In a highly unusual move, the chairman of a government advisory panel that reluctantly backed resuming sales of silicone gel breast implants now is urging federal health officials and lawmakers to disregard that advice.

“I really have a lot of angst” about the panel’s vote, said Dr. Thomas Whalen of the University of Medicine and Dentistry of New Jersey-Robert Wood Johnson Medical School. “I felt morally compelled — it sounds corny, but morally compelled — to do something about it.”

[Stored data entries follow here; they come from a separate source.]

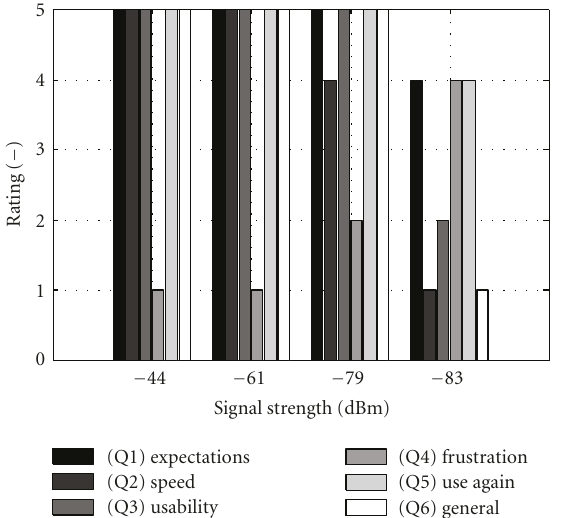
Figure 4: Ratings of the questionnaire (Q1, Q2, Q3, Q4, Q5, Q6) as a function of the signal strength for user 10.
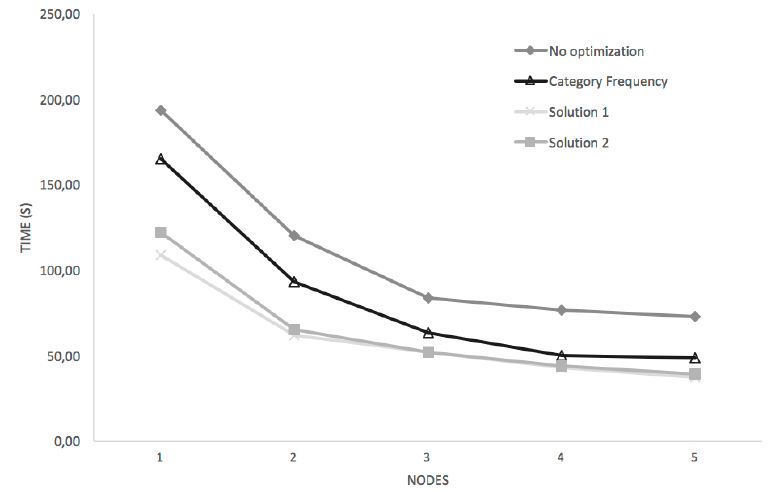
Figure 6. MEDLINE dataset, homogeneous environment.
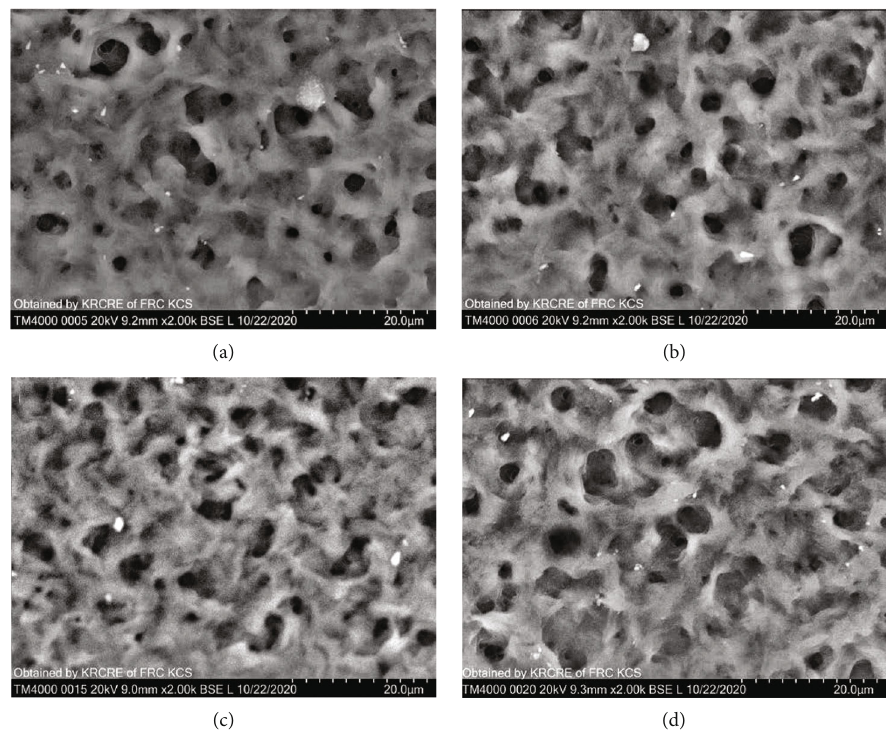
Figure 3: SEM (TM4100 (Hitachi, Japan)) images of PHBV and OZ-PHBV fi lms. (a) PHBV-F; (b) OZ-F, 0.008% of OZ; (c) OZ-F, 0.016% of OZ; (d) OZ-F, 0.024% of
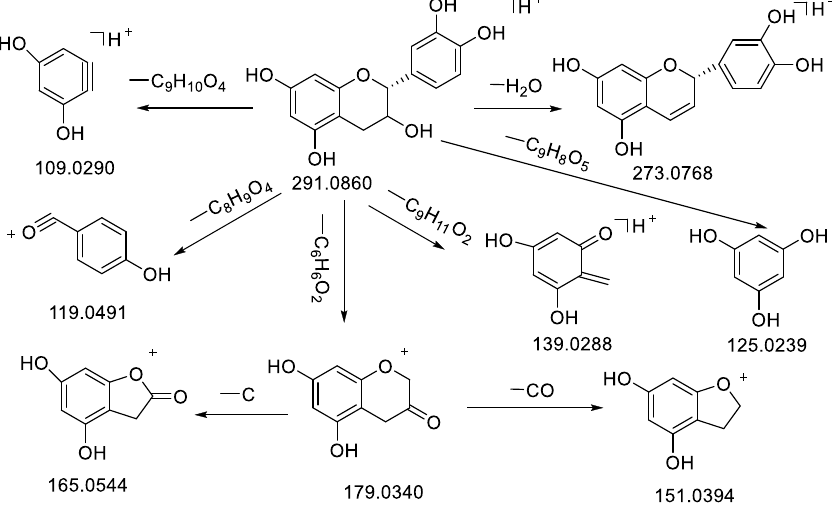
Figure 3. Fragmentation pathway of epicatechin in positive ion mode.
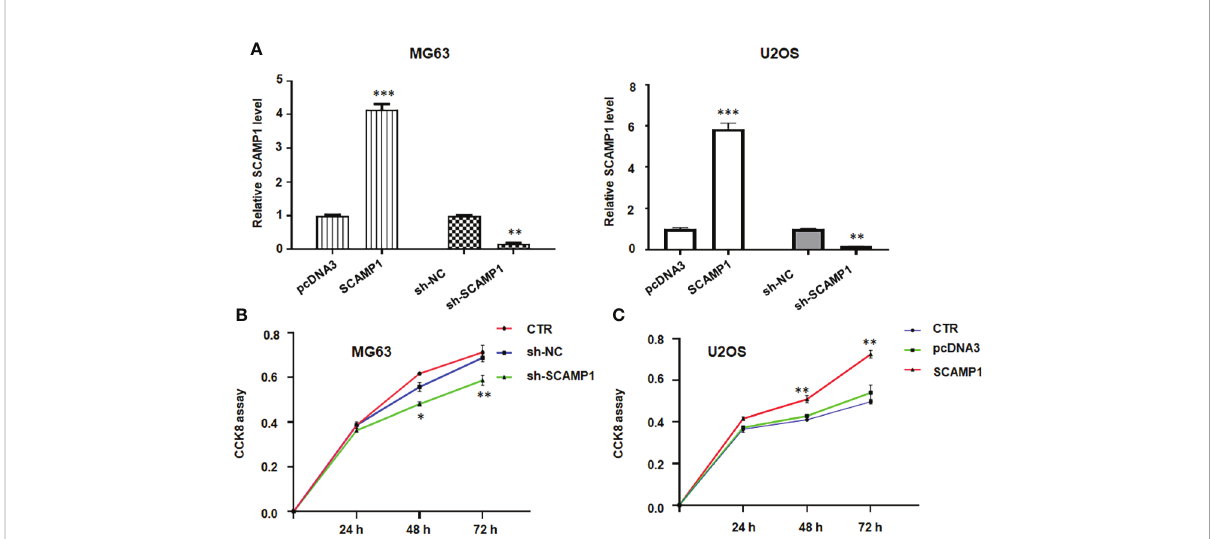
FIGURE 1 LncRNA SCAMP1 overexpression stimulates viability of osteosarcoma cells. (A) : RT-PCR data showed that SCAMP1 cDNA transfection increased the SCAMP1 expression, while sh-SCAMP1 transfection decreased the expression of SCAMP1 in MG63 and U2OS cells. (B) : CCK8 assays showed that sh-SCAMP1 transfection reduced viability of MG63 cells. (C) : CCK8 assays showed that SCAMP1 cDNA transfection induced viability of U2OS cells. *p<0.05; **p<0.01; ***p<0.001 vs. control group. CTR: control; sh-NC: shRNA negative control; sh-SCAMP1: shRNA SCAMP1; SCAMP1: SCAMP1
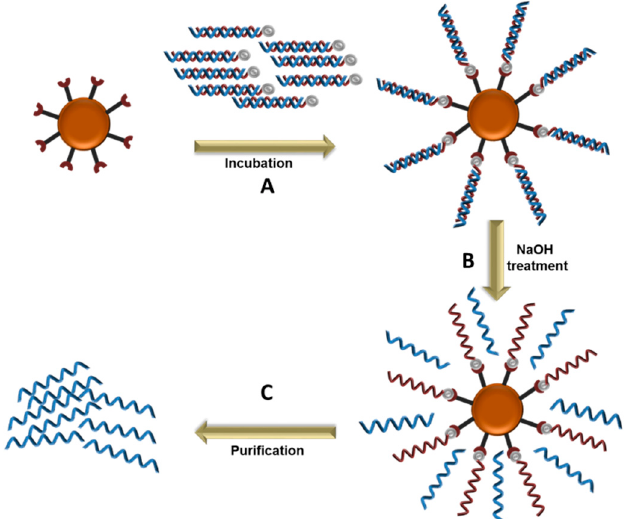
Figure 2. DNA strand separation using magnetic beads. A . Immobilization of the double stranded sequences on the magnetic beads; B . Denaturation of the double stranded DNA by NaOH treatment; C . Purification of the unbound sequences.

Silicone gel implants were highly popular until 1992, when fears that leaking silicone caused serious diseases prompted the Food and Drug Administration to end routine sales. Now one manufacturer is seeking an end to the ban, arguing that silicone implants have been exonerated of causing serious diseases like cancer or lupus.

Last month, the FDA asked outside scientists for advice. In a two-day meeting, dozens of women blamed silicone implants for permanent disfigurement and dozens more begged for access to them.

The advisers recommended, on a 9-6 vote, the sale again of implants but only under very strict conditions. These include additional safety tests and warnings to recipients about lingering safety questions and the frequent need for repeated operations because of painful scar tissue and other problems.

As the panel’s chairman, Whalen could not vote unless there was a tie. But in a letter obtained Tuesday by The Associated Press, he wrote FDA Commissioner Mark McClellan and five members of Congress about his “very strong reservations concerning this vote.”

“Long-term safety, the concern that prompted the removal from the market 11 years ago, was clearly not demonstrated,” Whalen wrote.

Also “extraordinarily troubling,” he added, is the enormous costs that women face for additional surgeries and removal of broken or painful implants.

“This is a public health issue of no small import that must be addressed should the FDA second this misguided panel decision,” Whalen said.

The FDA said it had received and would consider Whalen’s comments.